## [PROBLEMS TO WORK ON]
A. Which people does the essay name as sources of what the writer learned about listening?
B. In the rows, starting with the first line and going on through the line with "vignetting: fall-off start", switch "history" to "record" and give back only those lines, with everything else unchanged.

## [SOURCE TEXT]
Lots of writers ask me why I write the way I do. Especially poets. There is an assumption behind the question: that writing is an act of will, or of self-expression, or of conscious activity. I dispute this assumption.
Why do I write the way I do? Because when I listen to the trees, the wind, the waters, the sky, the trees, the dancing fire pit, that's what I hear. I listen. I pay attention, and what I write is what I experience, and is my response to that experience.
I learned that from Matsuo Basho, the haiku master. I also learned that from Pauline Oliveros and John Cage and Morton Feldman, who each in their own way created musical situations in which listening was paramount. Oliveros took this to the point of almost sacred intensity. Interaction with the environment, by listening and responding, is central. Oliveros called it deep listening. Cage called it paying attention to the sounds of the environment. Feldman called it forth by playing his music always very softly.
I feel like the assumption behind the question, why do I write the way I do, is ultimately about ego. It's about wanting to fit a key into a lock and have a pat explanation. I feel like it's about control, in the end. In the days of social media, it's hard not to feel like it's also about narcissism, and self-empowerment, and self-expression, and emotional process work, and placing the individual personality foremost in the field of being.

Collected data entries
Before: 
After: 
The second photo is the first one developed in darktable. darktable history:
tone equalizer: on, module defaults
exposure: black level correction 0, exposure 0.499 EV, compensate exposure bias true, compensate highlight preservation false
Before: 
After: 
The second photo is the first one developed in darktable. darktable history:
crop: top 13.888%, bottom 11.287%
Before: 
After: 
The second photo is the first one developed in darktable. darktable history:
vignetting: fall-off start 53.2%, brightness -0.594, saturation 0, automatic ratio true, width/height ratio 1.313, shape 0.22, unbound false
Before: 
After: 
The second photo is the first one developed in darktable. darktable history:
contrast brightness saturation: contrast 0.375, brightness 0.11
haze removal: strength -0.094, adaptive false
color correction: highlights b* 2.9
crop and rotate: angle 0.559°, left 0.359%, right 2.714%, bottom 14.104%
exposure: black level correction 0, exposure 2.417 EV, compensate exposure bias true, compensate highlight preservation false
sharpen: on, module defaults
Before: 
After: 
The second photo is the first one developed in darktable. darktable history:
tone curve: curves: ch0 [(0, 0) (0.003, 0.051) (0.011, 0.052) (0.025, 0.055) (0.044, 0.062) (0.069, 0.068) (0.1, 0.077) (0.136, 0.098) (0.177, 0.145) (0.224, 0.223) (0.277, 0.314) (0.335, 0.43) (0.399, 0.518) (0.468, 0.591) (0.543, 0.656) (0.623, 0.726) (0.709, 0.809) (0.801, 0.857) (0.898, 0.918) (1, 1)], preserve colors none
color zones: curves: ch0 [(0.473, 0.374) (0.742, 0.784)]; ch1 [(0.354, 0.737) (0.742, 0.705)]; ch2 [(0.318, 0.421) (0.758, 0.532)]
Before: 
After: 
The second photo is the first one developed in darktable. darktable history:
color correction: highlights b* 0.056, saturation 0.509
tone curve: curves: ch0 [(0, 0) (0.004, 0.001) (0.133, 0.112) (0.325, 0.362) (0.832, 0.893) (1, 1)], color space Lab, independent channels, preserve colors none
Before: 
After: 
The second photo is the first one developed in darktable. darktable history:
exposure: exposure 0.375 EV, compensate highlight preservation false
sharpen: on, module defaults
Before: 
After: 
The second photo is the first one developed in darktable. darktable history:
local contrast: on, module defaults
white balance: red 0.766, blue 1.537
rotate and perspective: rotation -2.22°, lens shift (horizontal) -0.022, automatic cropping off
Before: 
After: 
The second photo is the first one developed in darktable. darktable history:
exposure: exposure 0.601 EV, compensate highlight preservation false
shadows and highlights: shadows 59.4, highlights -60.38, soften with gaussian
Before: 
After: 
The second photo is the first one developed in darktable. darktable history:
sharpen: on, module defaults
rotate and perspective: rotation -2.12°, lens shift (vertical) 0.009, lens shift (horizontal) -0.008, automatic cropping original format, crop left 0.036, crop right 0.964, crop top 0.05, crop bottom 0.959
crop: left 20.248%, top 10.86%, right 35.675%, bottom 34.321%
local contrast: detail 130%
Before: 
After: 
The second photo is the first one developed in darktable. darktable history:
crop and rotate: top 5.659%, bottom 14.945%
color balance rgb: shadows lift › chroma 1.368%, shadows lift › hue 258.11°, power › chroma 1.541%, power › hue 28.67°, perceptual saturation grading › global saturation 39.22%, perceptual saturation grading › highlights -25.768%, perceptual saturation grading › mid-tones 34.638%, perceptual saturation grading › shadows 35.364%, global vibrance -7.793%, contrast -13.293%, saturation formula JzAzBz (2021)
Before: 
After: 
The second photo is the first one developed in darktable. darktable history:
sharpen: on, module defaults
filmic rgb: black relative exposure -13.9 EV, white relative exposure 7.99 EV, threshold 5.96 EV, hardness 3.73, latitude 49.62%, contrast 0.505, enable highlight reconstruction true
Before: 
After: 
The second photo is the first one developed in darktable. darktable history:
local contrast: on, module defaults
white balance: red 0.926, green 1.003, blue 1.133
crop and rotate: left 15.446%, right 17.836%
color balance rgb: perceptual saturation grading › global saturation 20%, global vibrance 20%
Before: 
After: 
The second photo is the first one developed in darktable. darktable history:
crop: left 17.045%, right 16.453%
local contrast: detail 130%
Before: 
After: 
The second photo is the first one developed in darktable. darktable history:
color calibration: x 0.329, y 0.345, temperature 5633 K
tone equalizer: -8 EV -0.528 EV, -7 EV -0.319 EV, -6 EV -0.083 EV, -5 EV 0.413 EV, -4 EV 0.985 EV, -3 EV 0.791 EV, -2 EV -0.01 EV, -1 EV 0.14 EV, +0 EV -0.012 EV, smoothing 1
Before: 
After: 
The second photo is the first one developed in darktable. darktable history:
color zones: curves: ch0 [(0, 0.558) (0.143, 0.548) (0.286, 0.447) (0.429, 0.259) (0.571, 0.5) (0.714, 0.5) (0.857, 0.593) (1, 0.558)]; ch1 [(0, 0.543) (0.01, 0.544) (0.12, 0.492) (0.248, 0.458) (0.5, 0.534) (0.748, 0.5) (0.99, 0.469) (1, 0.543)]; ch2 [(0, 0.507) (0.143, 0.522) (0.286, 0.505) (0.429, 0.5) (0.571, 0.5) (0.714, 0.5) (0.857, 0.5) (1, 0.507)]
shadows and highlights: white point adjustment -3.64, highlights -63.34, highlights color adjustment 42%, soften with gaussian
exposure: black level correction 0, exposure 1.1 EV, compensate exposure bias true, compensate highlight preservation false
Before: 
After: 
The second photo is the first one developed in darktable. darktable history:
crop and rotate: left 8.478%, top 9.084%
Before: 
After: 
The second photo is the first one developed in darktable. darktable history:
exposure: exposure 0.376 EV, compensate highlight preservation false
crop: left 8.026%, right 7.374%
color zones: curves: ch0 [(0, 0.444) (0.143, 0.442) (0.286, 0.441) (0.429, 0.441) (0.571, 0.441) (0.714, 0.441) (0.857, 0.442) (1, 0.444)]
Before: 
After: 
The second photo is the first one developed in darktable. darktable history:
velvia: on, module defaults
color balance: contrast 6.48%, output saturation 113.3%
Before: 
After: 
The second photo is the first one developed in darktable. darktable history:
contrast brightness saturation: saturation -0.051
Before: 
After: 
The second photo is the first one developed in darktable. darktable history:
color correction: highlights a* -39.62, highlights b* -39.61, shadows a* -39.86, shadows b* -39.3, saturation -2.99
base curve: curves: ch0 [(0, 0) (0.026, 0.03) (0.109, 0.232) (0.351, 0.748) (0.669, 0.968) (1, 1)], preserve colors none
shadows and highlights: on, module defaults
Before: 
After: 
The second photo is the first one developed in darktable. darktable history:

## [ANSWER LIST]
A. Matsuo Basho, Pauline Oliveros, John Cage, Morton Feldman

B.
Before: 
After: 
The second photo is the first one developed in darktable. darktable record:
tone equalizer: on, module defaults
exposure: black level correction 0, exposure 0.499 EV, compensate exposure bias true, compensate highlight preservation false
Before: 
After: 
The second photo is the first one developed in darktable. darktable record:
crop: top 13.888%, bottom 11.287%
Before: 
After: 
The second photo is the first one developed in darktable. darktable record:
vignetting: fall-off start 53.2%, brightness -0.594, saturation 0, automatic ratio true, width/height ratio 1.313, shape 0.22, unbound false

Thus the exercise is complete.